Games for computers have existed almost as long as computers have existed. Even the giant machines used for computation in the fifties and sixties were able to run simple games such as Tic-Tac-Toe. Enterprising MIT students created what would be known as the most popular game of this era, Spacewar. Spacewar was distributed on paper tape so that two players can go head-to-head in intergalactic combat with the help of a university's computer system.

Smaller computers started entering the home in the late seventies, mostly for tech-minded hobbyists. Game codes were published in periodicals so that gamers could just type them in and play. With the release of the Apple II in 1977, the IBM PC in 1981, and the Commodore 64 and ZX Spectrum in 1982, personal computing as we know it today began. Text adventures were popular at the time, since the ability of early computers to display graphics was limited. Zork, a text adventure developed in the seventies for an MIT mainframe computer was adapted for the home computer market and released on floppy disks.

As technology improved rapidly, games became more and more advanced with every year. Ushering in a new era, King's Quest was one of the first popular games featuring true graphics as well as text. With the rise of the mouse, point-and-click adventures hit their peak with games such as Leisure Suit Larry and Maniac Mansion. The Commodore 64 boasted an immense game library in the eighties, featuring a wide range of sports, racing, and platform games.
In the early nineties, personal computers were more powerful than dedicated gaming consoles at the time, allowing for far more innovation. Myst, an adventure game featuring the ability of the CD-ROM to handle more graphics and music than ever before, became the best-selling game of the nineties. Myst featured a deep, cinematic story that stood out from the hokey sci-fi and fantasy themes that had dominated computer games. By the mid-nineties, 3D was king, and players clamored for a more immersive world in games, such as in the best-selling Tomb Raider and Quake. This trend continued throughout the late nineties, with games such as the first-person shooter Half-Life.

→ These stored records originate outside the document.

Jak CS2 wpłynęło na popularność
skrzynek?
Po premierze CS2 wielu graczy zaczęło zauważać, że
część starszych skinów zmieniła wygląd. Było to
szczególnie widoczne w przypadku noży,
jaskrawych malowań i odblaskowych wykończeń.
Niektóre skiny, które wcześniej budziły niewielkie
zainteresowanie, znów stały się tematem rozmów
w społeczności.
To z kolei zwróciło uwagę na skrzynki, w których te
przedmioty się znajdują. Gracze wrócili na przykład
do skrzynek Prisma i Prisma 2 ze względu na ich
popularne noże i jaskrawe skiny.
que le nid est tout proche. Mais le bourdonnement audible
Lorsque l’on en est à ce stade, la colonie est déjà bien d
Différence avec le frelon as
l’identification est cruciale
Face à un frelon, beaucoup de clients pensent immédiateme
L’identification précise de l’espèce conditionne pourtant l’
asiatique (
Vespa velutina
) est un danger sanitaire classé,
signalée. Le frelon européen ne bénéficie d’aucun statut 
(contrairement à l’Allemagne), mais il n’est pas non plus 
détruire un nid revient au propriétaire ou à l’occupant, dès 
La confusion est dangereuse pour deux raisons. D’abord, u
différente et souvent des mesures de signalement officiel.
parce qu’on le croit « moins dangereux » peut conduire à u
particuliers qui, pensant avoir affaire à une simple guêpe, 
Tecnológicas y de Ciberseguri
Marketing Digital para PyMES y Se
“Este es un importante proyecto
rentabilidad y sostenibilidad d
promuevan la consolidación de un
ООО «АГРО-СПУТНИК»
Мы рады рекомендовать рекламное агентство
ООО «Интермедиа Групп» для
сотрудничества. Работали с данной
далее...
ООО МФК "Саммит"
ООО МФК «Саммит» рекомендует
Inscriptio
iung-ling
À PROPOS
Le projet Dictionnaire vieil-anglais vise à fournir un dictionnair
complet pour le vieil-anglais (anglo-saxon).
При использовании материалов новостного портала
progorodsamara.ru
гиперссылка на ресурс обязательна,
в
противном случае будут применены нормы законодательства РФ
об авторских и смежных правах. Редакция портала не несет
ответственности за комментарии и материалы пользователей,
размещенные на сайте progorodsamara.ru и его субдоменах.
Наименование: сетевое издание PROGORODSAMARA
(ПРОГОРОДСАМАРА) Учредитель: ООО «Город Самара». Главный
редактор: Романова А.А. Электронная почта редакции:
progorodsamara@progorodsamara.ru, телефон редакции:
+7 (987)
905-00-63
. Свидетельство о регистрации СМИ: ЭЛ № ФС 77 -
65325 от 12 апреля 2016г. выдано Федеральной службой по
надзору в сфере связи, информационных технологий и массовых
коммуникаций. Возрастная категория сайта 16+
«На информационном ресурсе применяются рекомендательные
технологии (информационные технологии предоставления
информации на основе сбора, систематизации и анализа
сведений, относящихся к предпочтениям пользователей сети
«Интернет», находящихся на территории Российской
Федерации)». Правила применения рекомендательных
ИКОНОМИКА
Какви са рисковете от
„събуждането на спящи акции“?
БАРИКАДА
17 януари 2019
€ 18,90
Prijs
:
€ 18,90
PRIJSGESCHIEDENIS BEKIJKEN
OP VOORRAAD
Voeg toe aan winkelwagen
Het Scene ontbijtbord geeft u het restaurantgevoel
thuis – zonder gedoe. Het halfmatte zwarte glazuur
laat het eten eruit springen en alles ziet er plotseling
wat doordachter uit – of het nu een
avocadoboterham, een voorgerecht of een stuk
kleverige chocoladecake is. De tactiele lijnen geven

The new millennium began with the release of the best-selling PC game in history, The Sims. A spinoff of the insanely popular simulation game SimCity, The Sims allowed players to control the minutiae of virtual everyday people, attracting a large female audience compared to the largely male-dominated world of computer gaming. Online gaming became much more prevalent due to the rapid increase in internet speed, allowing for phenomenons such as World of Warcraft. Also, online casual games opened up the game world to a much wider audience.

Now, computer games are more graphic-intensive and cinematic than ever. Nobody knows what will come in the future, but we've come a long way from paper tape fed into machines.